The Difference Between Macarons and Macaroons

The Similarity Ends With the Name

Macaron Cake
Macaron Wedding Cake. Photo © JayMountford Photography

Over the past few years the macaron has become somewhat popular in the U.S. The meringue and almond-based confection is one of the prettiest cookies around with its light, soft texture in a range of beautiful colors, from gentle pastels to vibrant hues. 

Yet, despite their popularity, there is still confusion over the difference between a macaron and a macaroon. They sound the same—and macarons are often called macaroons, to add to the confusion—yet they are as different as different can be. 

A Macaron Vs. a Macaroon

To be precise, the correct name of this beautiful baked good is "macaron," pronounced mah-kah-ron. The word originates from its Italian roots, for maccherone or macaroni. In France they are known only as macarons—it is outside France, namely in the UK, where the confusion with the name has come into play.

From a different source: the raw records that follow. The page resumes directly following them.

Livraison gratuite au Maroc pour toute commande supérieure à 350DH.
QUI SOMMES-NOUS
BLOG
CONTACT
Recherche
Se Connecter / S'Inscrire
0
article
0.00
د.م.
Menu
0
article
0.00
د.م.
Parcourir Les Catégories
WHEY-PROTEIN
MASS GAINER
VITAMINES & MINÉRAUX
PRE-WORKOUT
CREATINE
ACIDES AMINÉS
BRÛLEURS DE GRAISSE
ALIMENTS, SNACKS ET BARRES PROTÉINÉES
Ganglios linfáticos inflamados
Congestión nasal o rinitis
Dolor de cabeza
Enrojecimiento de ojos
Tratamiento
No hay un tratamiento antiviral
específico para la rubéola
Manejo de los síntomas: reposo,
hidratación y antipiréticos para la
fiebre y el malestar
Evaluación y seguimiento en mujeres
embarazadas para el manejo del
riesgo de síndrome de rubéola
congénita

The problem is a macaron in the UK is also referred to as a macaroon. Both are widely accepted but to call the cookie a macaroon is not correct. A macaroon (also called a coconut macaroon) is a small bite-sized cake made of egg white, coconut, and almonds. It is often the first cake a child will learn to make and is a popular Passover dessert as it doesn't contain flour, which is forbidden during the Jewish holiday. 

History of the Macaron

Although the little beauty known as a macaron may have just recently become a staple in bakery cases, is not new to the confection scene. The esteemed Larousse Gastronomique cites French origins of the macaron way back in 751 when they were purportedly made in a French abbey in Cormery. However, the popularity of the macaron, more as we know it today, dates back to the 16th century when reputably they were brought from Italy to France by Catherine de’ Medici when she married Henry II in 1533. Almond-based confectionery and foods were very popular at this time, so the macaron was an instant hit.

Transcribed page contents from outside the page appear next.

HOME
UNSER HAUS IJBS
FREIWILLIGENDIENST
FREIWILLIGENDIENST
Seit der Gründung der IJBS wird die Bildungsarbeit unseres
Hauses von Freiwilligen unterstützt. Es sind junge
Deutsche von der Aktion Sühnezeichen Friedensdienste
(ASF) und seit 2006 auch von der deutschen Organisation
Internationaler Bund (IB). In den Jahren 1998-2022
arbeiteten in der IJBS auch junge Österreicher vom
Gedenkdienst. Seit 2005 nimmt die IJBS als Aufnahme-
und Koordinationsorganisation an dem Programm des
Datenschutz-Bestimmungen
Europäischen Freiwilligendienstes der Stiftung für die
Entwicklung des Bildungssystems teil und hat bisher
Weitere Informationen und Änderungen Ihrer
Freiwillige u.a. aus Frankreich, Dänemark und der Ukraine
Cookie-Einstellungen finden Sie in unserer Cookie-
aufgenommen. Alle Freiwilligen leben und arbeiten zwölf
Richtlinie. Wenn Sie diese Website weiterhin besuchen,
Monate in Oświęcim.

The French took them into their hearts (and stomachs) and the cookies have remained synonymous with French confectionery ever since, despite its Italian heritage. They have become overwhelmingly popular in Britain in recent years as the antidote to the influx of British and Irish bakeries filled with cupcakes and other elaborate treats.

Much is written about how hard it is to make the macaron. It is true—they are not easy to prepare, but with a little practice, and a few tips, you will soon be able to make the perfect macaron every time.

Origin of the Macaroon

The name macaroon has Italian origins as well, stemming from the word for "paste," referring to the almond paste that was the main ingredient in the original recipe. Over the years, the cookie has become more popular (especially in the UK) as a coconut macaroon, where almonds are absent.

And not to confuse the issue any further, but even these coconut macaroons have many variations—from simply egg whites and coconut to the addition of condensed milk and/or chocolate. However, delicious as they are, they are not the same thing as a French or Italian macaron, including that these cookies are very simple to make.